Clean energy giant SunEdison Inc. is filing for bankruptcy protection as financial and legal problems mount for the Missouri company.
SunEdison (NYSE:SUNE) said Thursday
it filed voluntary petitions for reorganization under Chapter 11 of the
U.S. Bankruptcy Code in an effort to restructure its balance sheet and
ensure a future for the troubled solar and wind developer.
SunEdison has seen its share price plunge by 99 percent since last summer as its aggressive growth strategy raised concerns
about the firm’s ability to pay its large debt obligations. The
developer is also under scrutiny by U.S. Securities and Exchange
Commission regulators over concerns about the company’s accounting
practices.
SunEdison’s publicly traded spinoffs, TerraForm Power
(NASDAQ:TERP) and TerraForm Global (NASDAQ:GLBL) are not part of the
filing, the company said.
“Our decision to initiate a court-supervised restructuring
was a difficult but important step to address our immediate liquidity
issues,” Ahmad Chatila, SunEdison’s CEO, said in a statement Thursday.
SunEdison owes creditors nearly $10 billion after a flurry
of recent acquisitions left it with too little cash, regulatory filings
show.
The company and its subsidiary TerraForm Power acquired First Wind
LLC for $2.4 billion in May, positioning SunEdison as the world’s
largest developer of solar and wind power. It struck 17 other deals last
year and another nine deals in 2014, snapping up solar-panel installers
and battery startups and expanding its footprint into Honduras and the
Philippines, market researcher FactSet said.

## Action item
Extend the article on SunEdison's bankruptcy filing from the point where it stops. The items that follow have nothing to do with the SunEdison article.

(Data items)
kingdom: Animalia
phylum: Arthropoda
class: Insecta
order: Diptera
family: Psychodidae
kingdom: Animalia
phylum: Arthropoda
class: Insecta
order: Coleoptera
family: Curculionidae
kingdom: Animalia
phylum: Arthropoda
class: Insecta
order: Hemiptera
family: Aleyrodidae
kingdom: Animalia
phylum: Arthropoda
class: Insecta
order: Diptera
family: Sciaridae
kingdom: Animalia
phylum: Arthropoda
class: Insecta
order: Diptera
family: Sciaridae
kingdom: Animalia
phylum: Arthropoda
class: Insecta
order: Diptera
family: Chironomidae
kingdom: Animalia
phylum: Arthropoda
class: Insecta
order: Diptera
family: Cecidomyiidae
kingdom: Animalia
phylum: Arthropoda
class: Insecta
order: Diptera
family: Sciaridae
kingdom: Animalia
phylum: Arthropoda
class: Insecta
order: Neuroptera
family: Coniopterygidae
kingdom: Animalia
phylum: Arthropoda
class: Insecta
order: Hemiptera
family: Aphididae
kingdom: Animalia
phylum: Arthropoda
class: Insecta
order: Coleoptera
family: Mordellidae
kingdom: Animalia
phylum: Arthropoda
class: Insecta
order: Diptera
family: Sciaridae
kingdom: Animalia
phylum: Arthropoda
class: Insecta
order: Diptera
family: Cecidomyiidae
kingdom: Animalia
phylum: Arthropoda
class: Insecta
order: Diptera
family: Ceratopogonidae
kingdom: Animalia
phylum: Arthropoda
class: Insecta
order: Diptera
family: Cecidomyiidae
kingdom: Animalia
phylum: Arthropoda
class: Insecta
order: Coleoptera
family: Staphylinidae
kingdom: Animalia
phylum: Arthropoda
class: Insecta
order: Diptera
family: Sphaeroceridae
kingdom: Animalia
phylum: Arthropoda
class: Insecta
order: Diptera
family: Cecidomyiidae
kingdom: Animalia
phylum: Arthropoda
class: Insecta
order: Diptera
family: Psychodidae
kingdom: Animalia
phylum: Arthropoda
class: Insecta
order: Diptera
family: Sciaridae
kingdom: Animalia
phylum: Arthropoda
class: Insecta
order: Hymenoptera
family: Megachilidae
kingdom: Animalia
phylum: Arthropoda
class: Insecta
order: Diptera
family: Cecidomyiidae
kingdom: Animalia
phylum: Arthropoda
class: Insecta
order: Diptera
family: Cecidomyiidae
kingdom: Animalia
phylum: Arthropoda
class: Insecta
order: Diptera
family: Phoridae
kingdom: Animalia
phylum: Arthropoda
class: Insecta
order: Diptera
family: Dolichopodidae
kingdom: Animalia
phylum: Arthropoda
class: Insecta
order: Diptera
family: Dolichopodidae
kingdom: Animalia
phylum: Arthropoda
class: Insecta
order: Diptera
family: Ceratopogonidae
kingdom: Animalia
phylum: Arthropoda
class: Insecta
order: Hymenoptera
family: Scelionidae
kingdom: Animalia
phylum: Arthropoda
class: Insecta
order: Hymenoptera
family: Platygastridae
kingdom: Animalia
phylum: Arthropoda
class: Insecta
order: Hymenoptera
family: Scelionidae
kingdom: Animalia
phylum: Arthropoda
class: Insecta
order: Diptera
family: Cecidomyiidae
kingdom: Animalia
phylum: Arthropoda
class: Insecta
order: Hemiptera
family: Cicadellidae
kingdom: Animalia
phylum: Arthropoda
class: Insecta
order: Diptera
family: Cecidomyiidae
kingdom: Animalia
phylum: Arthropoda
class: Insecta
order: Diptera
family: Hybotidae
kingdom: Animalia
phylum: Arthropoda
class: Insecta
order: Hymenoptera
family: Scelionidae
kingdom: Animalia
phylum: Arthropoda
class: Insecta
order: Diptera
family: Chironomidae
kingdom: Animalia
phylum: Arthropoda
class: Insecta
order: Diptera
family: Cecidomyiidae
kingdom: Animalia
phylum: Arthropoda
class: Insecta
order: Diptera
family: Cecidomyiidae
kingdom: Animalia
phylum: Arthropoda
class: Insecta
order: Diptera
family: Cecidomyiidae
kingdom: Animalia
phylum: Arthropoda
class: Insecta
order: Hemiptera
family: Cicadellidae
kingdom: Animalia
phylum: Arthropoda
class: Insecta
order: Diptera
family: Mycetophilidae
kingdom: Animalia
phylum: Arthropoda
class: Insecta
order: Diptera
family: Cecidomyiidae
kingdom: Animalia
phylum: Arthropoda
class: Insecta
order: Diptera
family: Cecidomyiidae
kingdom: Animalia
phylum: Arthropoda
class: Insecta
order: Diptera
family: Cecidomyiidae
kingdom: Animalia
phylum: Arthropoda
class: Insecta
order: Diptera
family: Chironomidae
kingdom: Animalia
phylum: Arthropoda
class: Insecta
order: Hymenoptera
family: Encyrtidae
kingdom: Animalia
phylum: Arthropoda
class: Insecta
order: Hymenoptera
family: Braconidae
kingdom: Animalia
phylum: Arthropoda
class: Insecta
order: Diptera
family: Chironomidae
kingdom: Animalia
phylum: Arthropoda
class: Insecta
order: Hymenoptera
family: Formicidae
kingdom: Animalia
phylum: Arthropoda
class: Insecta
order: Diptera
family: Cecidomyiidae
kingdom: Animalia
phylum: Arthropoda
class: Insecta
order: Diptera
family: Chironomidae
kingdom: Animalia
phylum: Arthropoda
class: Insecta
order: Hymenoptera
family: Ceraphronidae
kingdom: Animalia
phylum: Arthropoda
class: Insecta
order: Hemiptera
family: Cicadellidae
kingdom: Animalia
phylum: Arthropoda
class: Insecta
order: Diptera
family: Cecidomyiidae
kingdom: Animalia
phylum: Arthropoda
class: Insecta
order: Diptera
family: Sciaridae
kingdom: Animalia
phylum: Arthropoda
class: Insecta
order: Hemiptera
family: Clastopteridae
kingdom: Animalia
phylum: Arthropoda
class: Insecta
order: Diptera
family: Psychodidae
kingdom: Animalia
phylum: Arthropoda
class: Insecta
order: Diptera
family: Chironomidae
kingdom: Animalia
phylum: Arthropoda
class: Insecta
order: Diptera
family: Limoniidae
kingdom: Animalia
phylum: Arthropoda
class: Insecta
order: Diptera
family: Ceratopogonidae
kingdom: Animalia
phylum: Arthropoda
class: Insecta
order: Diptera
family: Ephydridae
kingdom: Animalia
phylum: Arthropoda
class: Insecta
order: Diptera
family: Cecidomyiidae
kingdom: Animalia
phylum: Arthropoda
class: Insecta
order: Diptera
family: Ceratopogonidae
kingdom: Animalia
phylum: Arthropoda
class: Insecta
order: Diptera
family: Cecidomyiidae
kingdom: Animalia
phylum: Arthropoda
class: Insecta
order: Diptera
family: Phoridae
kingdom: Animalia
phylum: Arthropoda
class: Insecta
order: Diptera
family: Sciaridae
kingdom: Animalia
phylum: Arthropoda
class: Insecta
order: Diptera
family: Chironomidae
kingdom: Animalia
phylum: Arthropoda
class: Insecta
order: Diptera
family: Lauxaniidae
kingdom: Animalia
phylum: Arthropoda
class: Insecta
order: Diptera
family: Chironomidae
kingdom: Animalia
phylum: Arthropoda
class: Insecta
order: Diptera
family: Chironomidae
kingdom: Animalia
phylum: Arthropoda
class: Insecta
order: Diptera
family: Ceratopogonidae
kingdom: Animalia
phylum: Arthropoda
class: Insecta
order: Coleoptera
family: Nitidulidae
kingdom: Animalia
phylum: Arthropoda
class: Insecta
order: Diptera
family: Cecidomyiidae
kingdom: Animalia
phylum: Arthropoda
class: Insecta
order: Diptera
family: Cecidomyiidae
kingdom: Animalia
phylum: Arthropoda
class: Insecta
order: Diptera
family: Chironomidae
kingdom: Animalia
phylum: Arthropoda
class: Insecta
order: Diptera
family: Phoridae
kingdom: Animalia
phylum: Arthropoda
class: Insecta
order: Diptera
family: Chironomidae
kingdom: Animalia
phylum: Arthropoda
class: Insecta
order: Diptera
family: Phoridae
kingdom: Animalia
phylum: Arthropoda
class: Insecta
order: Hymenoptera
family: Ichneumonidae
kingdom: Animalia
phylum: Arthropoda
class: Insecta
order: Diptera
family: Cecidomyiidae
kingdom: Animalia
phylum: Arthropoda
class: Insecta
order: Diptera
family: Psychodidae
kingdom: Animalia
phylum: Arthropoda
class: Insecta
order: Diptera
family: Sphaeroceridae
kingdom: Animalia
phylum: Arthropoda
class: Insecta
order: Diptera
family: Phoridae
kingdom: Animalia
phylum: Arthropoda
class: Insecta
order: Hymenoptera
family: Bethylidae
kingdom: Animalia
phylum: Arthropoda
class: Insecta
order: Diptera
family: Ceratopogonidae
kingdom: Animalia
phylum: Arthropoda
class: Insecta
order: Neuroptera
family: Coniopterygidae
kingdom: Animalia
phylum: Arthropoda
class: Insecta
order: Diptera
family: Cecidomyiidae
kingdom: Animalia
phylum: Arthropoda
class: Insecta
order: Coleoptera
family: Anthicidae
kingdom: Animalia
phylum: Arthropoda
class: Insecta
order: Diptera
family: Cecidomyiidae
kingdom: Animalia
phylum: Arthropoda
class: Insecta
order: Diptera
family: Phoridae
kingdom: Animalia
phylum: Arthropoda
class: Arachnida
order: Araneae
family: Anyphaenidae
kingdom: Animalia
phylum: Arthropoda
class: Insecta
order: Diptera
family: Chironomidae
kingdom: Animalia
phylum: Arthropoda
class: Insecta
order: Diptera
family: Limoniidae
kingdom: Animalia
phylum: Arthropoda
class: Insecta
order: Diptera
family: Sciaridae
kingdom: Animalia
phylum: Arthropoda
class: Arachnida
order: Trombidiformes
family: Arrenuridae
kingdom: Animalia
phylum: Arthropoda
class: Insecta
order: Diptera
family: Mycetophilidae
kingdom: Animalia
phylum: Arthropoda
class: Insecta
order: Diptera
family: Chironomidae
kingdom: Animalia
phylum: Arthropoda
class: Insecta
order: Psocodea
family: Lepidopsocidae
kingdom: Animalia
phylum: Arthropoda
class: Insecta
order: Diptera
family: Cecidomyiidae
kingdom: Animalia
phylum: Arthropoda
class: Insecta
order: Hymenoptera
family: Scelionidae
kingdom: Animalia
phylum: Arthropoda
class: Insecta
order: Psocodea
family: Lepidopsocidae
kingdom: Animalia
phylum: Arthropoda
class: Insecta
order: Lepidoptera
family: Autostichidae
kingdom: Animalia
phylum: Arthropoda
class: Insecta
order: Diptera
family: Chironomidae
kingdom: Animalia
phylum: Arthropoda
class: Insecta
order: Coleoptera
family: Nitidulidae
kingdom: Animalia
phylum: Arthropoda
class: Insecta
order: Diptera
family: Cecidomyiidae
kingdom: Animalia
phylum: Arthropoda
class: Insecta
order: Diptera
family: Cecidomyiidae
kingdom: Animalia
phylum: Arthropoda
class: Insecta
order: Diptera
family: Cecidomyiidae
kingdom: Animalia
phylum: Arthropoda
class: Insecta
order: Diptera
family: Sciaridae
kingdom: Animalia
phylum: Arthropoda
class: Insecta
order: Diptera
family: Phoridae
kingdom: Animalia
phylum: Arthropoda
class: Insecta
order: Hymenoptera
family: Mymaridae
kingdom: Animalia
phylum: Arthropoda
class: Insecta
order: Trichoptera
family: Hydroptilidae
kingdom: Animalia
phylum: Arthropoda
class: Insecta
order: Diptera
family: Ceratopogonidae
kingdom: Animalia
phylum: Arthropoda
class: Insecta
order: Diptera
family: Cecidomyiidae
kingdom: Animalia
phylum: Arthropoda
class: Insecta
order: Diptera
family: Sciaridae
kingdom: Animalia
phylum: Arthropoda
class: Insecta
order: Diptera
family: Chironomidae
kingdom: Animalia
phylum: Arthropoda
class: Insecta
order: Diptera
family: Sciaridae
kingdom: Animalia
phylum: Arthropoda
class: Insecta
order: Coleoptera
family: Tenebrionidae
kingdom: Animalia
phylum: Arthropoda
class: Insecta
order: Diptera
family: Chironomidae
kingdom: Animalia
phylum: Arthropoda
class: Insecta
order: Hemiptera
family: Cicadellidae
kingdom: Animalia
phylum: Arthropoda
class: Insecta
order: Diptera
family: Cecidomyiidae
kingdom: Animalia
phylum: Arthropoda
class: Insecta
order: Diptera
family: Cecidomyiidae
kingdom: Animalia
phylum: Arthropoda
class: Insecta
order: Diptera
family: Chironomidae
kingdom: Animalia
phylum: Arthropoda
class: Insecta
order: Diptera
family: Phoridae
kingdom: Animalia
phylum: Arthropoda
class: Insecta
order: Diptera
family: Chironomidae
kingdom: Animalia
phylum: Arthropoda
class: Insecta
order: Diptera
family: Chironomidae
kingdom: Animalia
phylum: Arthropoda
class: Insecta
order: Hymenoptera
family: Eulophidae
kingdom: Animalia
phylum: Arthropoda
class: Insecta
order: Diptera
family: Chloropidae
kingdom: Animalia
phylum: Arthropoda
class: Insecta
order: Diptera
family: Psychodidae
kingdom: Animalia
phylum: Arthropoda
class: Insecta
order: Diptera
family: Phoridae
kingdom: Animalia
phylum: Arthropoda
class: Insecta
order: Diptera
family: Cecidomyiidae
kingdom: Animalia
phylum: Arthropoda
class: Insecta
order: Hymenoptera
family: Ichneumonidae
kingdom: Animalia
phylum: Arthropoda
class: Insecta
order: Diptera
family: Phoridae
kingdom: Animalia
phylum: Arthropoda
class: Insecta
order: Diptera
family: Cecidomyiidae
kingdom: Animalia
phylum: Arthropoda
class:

## Response box
But several of its acquisition deals have recently
unraveled, sparking legal battles. SunEdison in July announced a deal to
buy residential solar company Vivint Solar for about $2.2 billion in
cash, stock and notes. But the deal was delayed and renegotiated down to
$1.9 billion. Then Vivint canceled the merger agreement in March and
filed a lawsuit after SunEdison missed deadlines to close the
transactions.
Other scuttled deals include the $700 million purchase of
Latin American Power, the $600 million purchase of India-based Continuum
Wind Energy and a $300 million deal to buy Globeleq Mesoamerica Energy
SA.
As deals crumbled and cash evaporated, SunEdison delayed
filing its annual 2015 financial report in February and again in March.
The company blamed the lapse on an internal investigation into its
financial position and “material weaknesses” in its financial report
related to problems with a new IT system. Former executives have alleged
that SunEdison misrepresented its liquidity position, although no
wrongdoing has been found.
By Thursday’s Chapter 11 filing in Manhattan bankruptcy court, the shares were trading at about 34 cents.